New York Times: “Three weeks after the [Russian Hacking] came to light, American officials are still trying to understand whether what the Russians pulled off was simply an espionage operation inside the systems of the American bureaucracy or something more sinister, inserting ‘backdoor’ access into government agencies, major corporations, the electric grid and laboratories developing and transporting new generations of nuclear weapons.”
“At a minimum it has set off alarms about the vulnerability of government and private sector networks in the United States to attack and raised questions about how and why the nation’s cyberdefenses failed so spectacularly.”
William Cohen, a former GOP senator and Defense secretary under former President Clinton, blasted Republican lawmakers in a CNN interview.
Said Cohen: “We have to remember that the current occupant of the White House is a ringmaster and what he expects to do is snap his whip and all the elephants hop up on chairs. What they have to understand is he is going to continue to snap the whip whether he’s in office or out of office. And every time they’re going to have to jump up and sit on that stool to satisfy him and his supporters.”
He added: “Maybe it’s time for a new party.
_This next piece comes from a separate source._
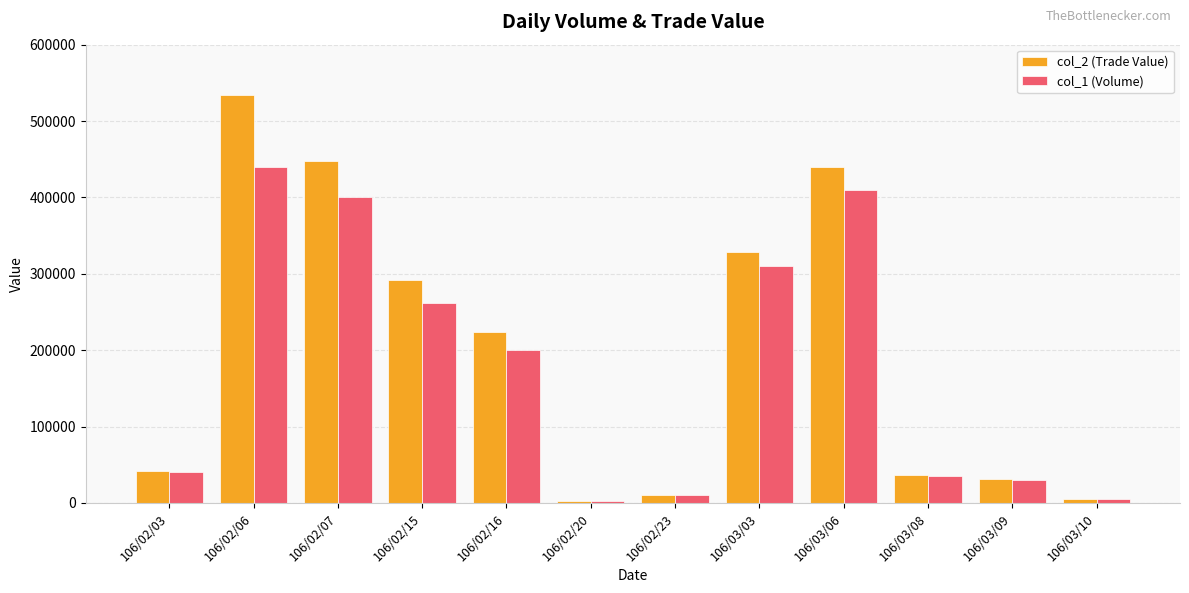

What are all the series names shown in the legend?

col_2 (Trade Value), col_1 (Volume)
One that abides by the rule of law… but also faithful to the people of this country, who vote to elect them.”
Politico: “At least one part of Trump-world is tacitly acknowledging that there won’t be a second Trump term, and is hoping to profit from Biden’s inauguration: Trump’s Washington hotel.”
“A check of the Trump International Hotel D.C.’s website indicates that the hotel demands a two-night minimum stay during the inauguration and has hiked its rates to $2,225 per night for Jan. 19 and 20, while a similar room runs in the $400 range during most of the rest of January.”
“Congresswoman-elect María Elvira Salazar (R) of Florida announced Thursday that she will miss the swearing-in ceremony for new members of Congress on Sunday in Washington after testing positive for the coronavirus,” NBC News reports.
“Salazar, a Republican from the Miami area who defeated Democratic Rep. Donna Shalala in one of the biggest House upsets of the election year, was admitted to the hospital overnight on Dec. 23 with heart arrhythmia and later tested positive for Covid-19.”
Talk show legend Larry King is fighting COVID-19 in a Los Angeles hospital, according to Showbiz 411.
Michael Pack, the CEO of the U.S. Agency for Global Media, is attempting to maintain control of Radio Free Europe and Radio Free Asia despite the fact that President-elect Biden has already indicated he will be ousting him when he takes office, NPR reports.
Pack has proposed binding agreements that will make it impossible to remove him or his allies from the two entities’ boards for at least two years.
Wall Street Journal: “U.S. and Iraqi authorities warned Iran and Iranian-backed militias that any attacks on American diplomats or military forces here would be met with swift retaliation as the anniversary of a U.S. drone strike that killed one of Tehran’s top military leaders approached.”
“The homes of Senate Majority Leader Mitch McConnell and House Speaker Nancy Pelosi were vandalized over the weekend after Congress adjourned Friday without securing $2,000 stimulus checks,” USA Today reports.
Roll Call: “The 117th Congress begins at noon Jan. 3, as set by the Constitution. The proceedings will be lengthy due to pandemic precautions, with some aspects, like adoption of the House rules, pushed to the following day because of the time it takes to do anything with members unable to gather all together on the floor.”
CBS News: “The traditional quorum call, swearing in of new members and speaker election will be done in seven groups, significantly lengthening the day’s events.”